Even with child labor policies it doesn't seem like platforms would be much better at managing them than content moderation.
Well, which is why I don't think Roblox should be allowed to pay children at all.
That seems like it would be far worse for the children in question than the current situation.
A partial solution might be that games by developers without legal age verification can't utilize real money transactions via the Robux currency. That way Roblox isn't rewarded directly for it either.
Your solution to children who want to sell things on Roblox getting exploited by unscrupulous middlemen agencies is to make it impossible to bypass those agencies?
This youtuber needs to make a living.
Roblox is great that it built up an ecosystem where people can contribute and get rewarded. It is a positive feedback loop.
Not like open source software, where the financial loop is broken. I am pretty sure the Bolt creator did not get anything from HashCorp for his work.
Too bad they exploit young game developers by taking a 75.5% cut of their earnings. Big yikes of a red flag for me. https://www.nme.com/news/gaming-news/roblox-is-allegedly-exp...
To add, there is a nice documentary here[1] which also has a followup[2] that show even more of the issue at hand. Kids making games and only getting 24.5% of the profit is one thing, but everything else that Roblox does is much worse.
[1] https://youtu.be/_gXlauRB1EQ
[2] https://youtu.be/vTMF6xEiAaY
The 24.5% cut is fine, you have to consider the 30% app store fees for a majority mobile playerbase, all hosting is free, moderation is a major expense, and engine and platform development.
Successful games subsidize everyone else, which is not comparable to Steam or anything else.
Collectible items are fine and can't be exchanged for USD, Roblox can't arbitrate developer disputes, "black markets" are an extremely tiny niche. A lot of misinformation.
It's annoying to see these videos brought up every single time Roblox is mentioned anywhere for these reasons. Part of the blame lies with Roblox for one of the worst PR responses I have seen in tech, I suppose.
> The 24.5% cut is fine, you have to consider the 30% app store fees for a majority mobile playerbase, all hosting is free, moderation is a major expense, and engine and platform development.

* * * *

= Things to do =
A: Reproduce the stretch of the Roblox thread from "Too bad they" through "is much worse.".
B: Answer these questions from the Roblox thread:
(i) What cut of young developers' earnings is Roblox said to take?
(ii) What app store fee is cited for a majority mobile playerbase?
(iii) Who does one commenter believe got nothing from HashCorp for his work?

Extracted text data from pages:
* * * *

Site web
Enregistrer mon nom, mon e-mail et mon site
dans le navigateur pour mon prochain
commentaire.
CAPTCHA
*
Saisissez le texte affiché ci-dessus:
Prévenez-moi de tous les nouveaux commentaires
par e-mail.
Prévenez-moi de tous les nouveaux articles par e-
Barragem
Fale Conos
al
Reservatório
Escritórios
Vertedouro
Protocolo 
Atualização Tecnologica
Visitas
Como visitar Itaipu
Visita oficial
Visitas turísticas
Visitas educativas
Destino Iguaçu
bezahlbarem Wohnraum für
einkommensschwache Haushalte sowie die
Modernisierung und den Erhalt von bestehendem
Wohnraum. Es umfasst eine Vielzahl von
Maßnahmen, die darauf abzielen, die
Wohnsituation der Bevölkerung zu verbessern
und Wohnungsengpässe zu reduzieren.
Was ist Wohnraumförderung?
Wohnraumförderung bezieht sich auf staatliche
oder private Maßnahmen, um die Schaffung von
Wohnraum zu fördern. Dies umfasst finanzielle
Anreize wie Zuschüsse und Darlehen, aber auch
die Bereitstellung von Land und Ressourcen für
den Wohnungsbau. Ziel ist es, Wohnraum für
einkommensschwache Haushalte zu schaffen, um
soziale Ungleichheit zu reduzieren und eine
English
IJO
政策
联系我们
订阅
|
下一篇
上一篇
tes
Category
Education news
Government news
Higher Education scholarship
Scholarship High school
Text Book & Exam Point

* * * *

= Expected responses =
A:
Too bad they exploit young game developers by taking a 75.5% cut of their earnings. Big yikes of a red flag for me. https://www.nme.com/news/gaming-news/roblox-is-allegedly-exp...
To add, there is a nice documentary here[1] which also has a followup[2] that show even more of the issue at hand. Kids making games and only getting 24.5% of the profit is one thing, but everything else that Roblox does is much worse.

B:
(i) 75.5%
(ii) 30%
(iii) The Bolt creator